Doktor Hanım:
Kendini, geçmişini, çocukluk anılarını düşünmek bile onun için adeta bir lüksmüş demek ki. Demek başkaları yok sayarsa insanlar da kendilerini yok sayıyor. Sen de bana çok önemli bir şey daha öğrettin Salih Kardeş. İnsan hayatı sadece okuyarak öğrenemiyormuş. Asıl kitap hayatın içinde. Ama en çok da insan denen bu muhteşem varlığın içinde.
***
- Genç biri gelmişti bana, karısını öldüren. Elimi sıkmamıştı. Ben katilim kirliyim, pisliğimi size bulaştıramam demişti.
- Öyle dedi ha.
- Garip kardeş, ben isteyerek ya da istemeyerek adam öldürmüş insanlar tanıyorum. Kendini gerçekten affedebileni hiç görmedim. Ölene kadar unutmazlar yaptıklarını.
- Ben onu zaten unutmayacağım ki!
- Bence de onu unutma. Yaşanan bunca güzellikler unutulmamalı.
- Keşke biraz daha cesur olabilsen.
- Şimdi de korkak mı olduk bacım?
- Öylesin, çünkü korkak insanlar adam öldürür. Cesur ve kendine güvenen insanlar nefs-i müdafaa dışında başkalarına zarar vermezler. Hele ortada böyle bir eşitsizlik varsa. Sen gerçekten bir öfkenin esiri olacak insan mısın? Ayrıca yıllardır içinde yaşadığın alemin insanlarına da pek benzemiyorsun.
- Doğrudur, pek benzemem.
- Öyleyse cesur ol Garip Kardeş.O alemin kurallarını değil, kendi kurallarını uygula.
- Peki içimdeki bu yanıgını ne yapacağız?
- Çocukluğunda maruz kaldığın acıların, haksızlıkların, seni sevmesi gereken ama sevmeyen insanların bıraktığı boşlukların, yaşadığın istismarların bedelini bu kıza mı ödeteceksin? Annenin ölümüyle beraber hissettiğin terkedilme duygusunun acısını bu kızdan mı çıkaraksın?
***
Stajyer Psikiyatrist/Psikoterapist:
Sonunda kabul etti annenin gittiğini. Artık inkar etmiyor. Peki bu vedasız gidiş kabullenebildi mi küçücük yüreğin Osman?
Doktor Hanım:
Vedalar zordur, hele gidenin geri dönmeyeceğinden eminsek. Hele bir de hoşçakal diyemediysek.
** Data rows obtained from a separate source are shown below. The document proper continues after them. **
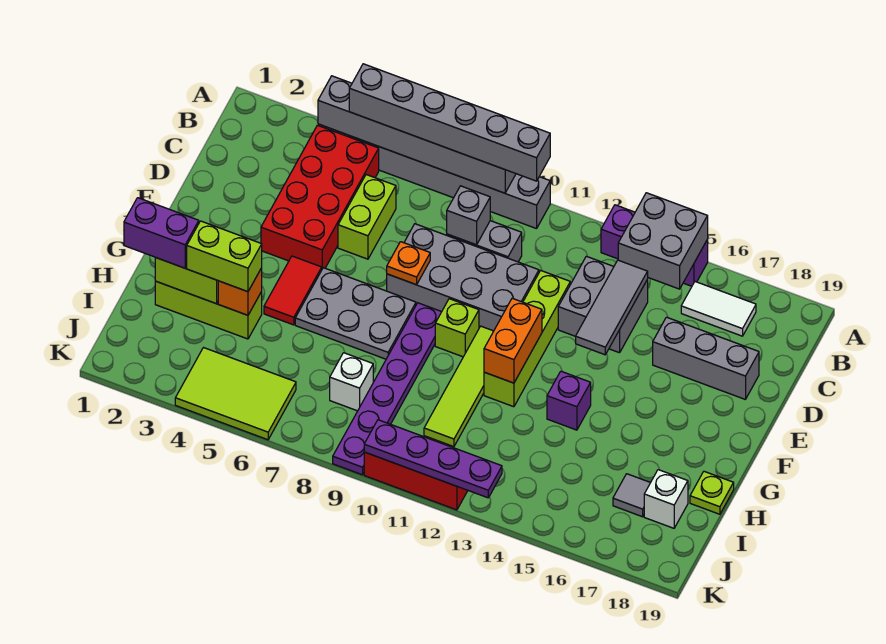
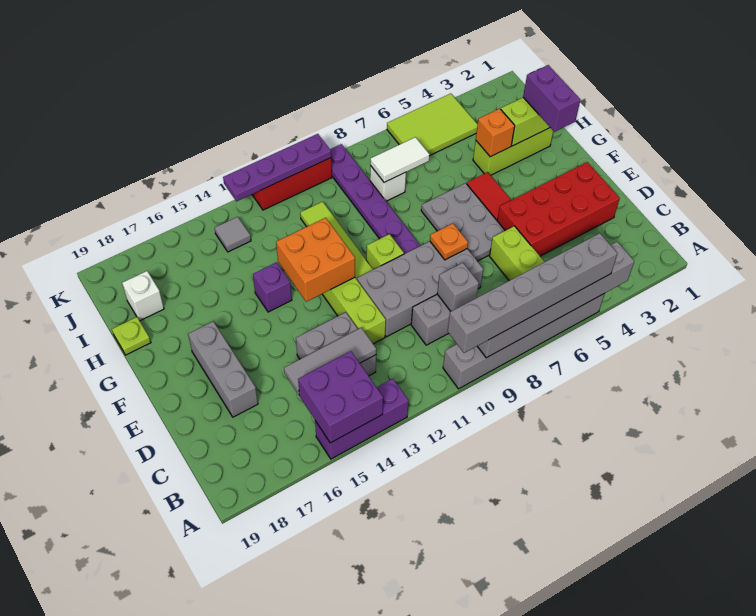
grey 2x2 brick [618,193,708,289] -> purple 2x2 brick [298,351,383,443]
red 2x4 brick [261,125,379,269] -> red 2x4 brick turned to [497,162,620,256]
white 1x2 tile [681,282,756,336] -> white 1x2 tile moved to [370,137,430,182]
grey 1x3 tile [576,260,648,355] -> grey 1x3 tile turned to [284,328,376,395]
grey 1x3 brick [653,317,759,399] -> grey 1x3 brick turned to [188,322,258,417]
grey 2x3 plate [295,268,416,359] -> grey 2x3 plate turned to [421,183,505,261]
orange 1x2 brick [484,298,542,383] -> orange 2x2 brick [276,218,355,302]
purple 1x2 brick [124,198,199,268] -> purple 1x2 brick turned to [523,65,580,132]
lime 1x2 brick [187,221,262,292] -> none
grey 1x1 tile [613,474,650,517] -> grey 1x1 tile moved to [215,217,251,252]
Aklımız kabul etse de kalbimiz direnir anlamaya. Vedaya hazır olmak diye bir şey var mı gerçekten?
İnsan bile bile lades derken susturabilir mi yüreğini? Peki nedir bu işin çaresi? Her anı son an gibi yaşamak mı? Yoksa içinde olduğun o anın hiç bitmeyeceğine inanmak mı?
***
Piraye Hanım, Akif Bey:
(Valizini bile sığdıramamış hiçbir yere.
Doğru söylüyorsun Akif, hiçbir zararın yok ki senin insanlara. İnsanların dünyalarında yer almadığın, kendine bir yer bulamadığın için taşımıyor musun eşyalarını o valizde?)
- Peki o valizin içinde ne var Akif Bey?
- Eşyalarım.
- Gittiğiniz her yere götürdüğünüz eşyalarınız mı?
- Ama ben mecburen götürüyorum. Benim evim yok ki. Yani o nedenle ben eşyalarımı yanımda taşıyorum. Evim yok.
- Eviniz varken de taşıyordunuz, öyle değil mi? Akif Bey valizinizle beraber yaşamanız, gittiğiniz her yere onu götürmeniz sizden başka hiç kimsenin hayatını etkilemez. Mesele valiz değil gibi geliyor bana. Siz sanki insanların acımasızlığından, iftiralarından, bu değersiz görünme hissinden kendinizi korumak için taşıyorsunuz bu valizi. Tüm bu eşyaları da bunun için biriktiriyorsunuz sanki. Bu sizin hayatınızı koruma biçimi olmuş... biriktirmek. Ama bana öyle geliyor ki bu biriktirme hali sizin hayatınızı yaşamanızı engelliyor.